-- RECORDS FOR THE TASK follows --

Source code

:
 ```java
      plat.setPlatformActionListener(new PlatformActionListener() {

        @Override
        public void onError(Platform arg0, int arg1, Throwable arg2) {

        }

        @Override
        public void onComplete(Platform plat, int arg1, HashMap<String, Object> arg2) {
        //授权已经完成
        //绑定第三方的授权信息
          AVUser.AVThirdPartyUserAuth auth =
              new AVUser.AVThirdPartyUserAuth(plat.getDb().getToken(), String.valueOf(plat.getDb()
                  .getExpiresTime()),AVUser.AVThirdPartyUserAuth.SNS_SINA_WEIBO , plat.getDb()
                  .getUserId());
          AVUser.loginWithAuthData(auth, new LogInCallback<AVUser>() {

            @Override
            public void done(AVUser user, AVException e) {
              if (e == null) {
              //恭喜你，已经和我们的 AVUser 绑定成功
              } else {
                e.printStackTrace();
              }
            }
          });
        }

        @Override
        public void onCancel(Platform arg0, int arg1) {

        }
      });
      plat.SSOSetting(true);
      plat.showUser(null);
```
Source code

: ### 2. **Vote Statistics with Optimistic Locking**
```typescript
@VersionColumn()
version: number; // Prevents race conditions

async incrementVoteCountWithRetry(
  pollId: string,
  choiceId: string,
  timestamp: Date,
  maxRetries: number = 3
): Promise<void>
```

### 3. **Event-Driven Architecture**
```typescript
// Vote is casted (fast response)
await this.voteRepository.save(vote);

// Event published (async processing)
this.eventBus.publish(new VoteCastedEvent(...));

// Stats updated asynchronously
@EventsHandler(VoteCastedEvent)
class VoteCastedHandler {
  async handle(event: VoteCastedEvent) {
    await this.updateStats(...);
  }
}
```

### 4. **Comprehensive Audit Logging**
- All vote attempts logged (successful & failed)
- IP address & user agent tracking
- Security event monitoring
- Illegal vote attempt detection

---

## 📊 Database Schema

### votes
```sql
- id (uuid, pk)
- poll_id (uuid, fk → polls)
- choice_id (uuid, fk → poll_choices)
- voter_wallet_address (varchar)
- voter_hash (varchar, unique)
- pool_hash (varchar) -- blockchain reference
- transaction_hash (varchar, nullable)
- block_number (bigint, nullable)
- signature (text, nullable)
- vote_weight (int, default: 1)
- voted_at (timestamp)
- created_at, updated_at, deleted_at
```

-- RECORDS FOR THE TASK concluded --
-- RECORDS FOR THE TASK follows --

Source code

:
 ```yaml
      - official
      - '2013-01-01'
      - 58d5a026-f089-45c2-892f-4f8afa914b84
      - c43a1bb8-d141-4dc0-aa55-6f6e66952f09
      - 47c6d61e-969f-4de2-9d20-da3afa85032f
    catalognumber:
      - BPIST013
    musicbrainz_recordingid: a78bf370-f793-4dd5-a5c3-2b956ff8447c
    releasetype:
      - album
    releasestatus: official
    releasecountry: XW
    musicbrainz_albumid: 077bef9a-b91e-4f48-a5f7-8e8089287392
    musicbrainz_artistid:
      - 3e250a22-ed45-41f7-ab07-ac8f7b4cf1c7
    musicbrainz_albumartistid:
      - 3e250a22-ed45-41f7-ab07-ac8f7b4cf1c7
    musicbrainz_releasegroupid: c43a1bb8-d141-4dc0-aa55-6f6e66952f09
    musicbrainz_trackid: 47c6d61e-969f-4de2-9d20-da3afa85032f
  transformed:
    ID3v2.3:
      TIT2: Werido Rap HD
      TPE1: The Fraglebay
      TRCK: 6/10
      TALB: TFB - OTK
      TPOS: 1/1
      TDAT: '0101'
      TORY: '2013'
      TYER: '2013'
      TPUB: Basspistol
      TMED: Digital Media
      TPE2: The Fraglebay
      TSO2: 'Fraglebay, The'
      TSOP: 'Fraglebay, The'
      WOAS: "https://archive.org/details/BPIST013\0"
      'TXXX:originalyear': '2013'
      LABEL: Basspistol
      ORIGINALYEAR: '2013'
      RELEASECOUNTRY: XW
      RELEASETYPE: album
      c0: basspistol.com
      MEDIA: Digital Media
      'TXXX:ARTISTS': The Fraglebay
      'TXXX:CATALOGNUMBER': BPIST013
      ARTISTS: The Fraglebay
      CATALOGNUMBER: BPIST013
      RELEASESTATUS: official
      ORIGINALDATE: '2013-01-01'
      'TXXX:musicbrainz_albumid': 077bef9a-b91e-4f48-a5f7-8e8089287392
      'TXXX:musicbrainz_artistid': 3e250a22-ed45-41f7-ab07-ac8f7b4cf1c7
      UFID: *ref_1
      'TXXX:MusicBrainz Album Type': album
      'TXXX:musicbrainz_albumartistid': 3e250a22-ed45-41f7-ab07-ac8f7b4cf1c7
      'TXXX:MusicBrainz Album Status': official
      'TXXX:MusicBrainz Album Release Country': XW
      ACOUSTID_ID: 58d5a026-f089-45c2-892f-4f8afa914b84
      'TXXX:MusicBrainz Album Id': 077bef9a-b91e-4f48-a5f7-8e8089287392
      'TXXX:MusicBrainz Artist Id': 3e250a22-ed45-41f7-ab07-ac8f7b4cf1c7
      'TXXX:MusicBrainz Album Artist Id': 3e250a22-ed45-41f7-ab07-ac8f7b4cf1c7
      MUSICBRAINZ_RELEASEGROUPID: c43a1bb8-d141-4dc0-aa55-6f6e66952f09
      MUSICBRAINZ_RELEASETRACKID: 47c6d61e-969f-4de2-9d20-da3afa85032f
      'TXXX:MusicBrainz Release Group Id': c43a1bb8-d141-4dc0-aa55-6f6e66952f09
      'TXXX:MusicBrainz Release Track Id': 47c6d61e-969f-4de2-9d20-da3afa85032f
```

-- RECORDS FOR THE TASK concluded --
-- RECORDS FOR THE TASK follows --

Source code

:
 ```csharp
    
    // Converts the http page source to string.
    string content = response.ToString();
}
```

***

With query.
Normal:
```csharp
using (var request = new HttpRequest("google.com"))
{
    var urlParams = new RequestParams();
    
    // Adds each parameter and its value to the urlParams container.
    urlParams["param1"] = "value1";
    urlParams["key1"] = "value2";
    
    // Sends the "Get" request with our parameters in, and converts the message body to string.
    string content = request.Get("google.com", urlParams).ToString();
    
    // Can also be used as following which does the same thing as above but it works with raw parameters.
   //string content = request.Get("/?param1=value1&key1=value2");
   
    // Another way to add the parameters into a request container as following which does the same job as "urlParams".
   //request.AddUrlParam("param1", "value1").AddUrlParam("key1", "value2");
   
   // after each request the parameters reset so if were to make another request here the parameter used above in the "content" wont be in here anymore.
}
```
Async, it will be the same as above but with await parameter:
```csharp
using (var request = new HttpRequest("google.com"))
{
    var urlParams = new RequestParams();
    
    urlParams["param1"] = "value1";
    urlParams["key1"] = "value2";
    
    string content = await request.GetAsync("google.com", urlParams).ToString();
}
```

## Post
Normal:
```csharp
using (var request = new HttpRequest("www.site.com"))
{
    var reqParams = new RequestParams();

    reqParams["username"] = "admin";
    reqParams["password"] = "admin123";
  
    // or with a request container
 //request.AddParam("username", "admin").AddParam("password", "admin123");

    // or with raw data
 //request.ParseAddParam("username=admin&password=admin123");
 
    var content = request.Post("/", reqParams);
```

-- RECORDS FOR THE TASK concluded --

Copy down every line of the entries containing the word "official".

## RESPONSE AREA
      - official
    releasestatus: official
      RELEASESTATUS: official
      'TXXX:MusicBrainz Album Status': official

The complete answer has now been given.